■ TASK PROMPT: In the entries below, change "kočky" to "psy" wherever it occurs, and reproduce the lines with no other alterations.
INPUT DATA below:
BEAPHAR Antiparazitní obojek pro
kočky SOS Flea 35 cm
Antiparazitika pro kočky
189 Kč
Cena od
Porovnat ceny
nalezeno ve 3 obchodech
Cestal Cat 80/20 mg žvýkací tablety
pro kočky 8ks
End of INPUT DATA.
■ RESPONSE TO THE TASK:
BEAPHAR Antiparazitní obojek pro
psy SOS Flea 35 cm
Antiparazitika pro psy
189 Kč
Cena od
Porovnat ceny
nalezeno ve 3 obchodech
Cestal Cat 80/20 mg žvýkací tablety
pro psy 8ks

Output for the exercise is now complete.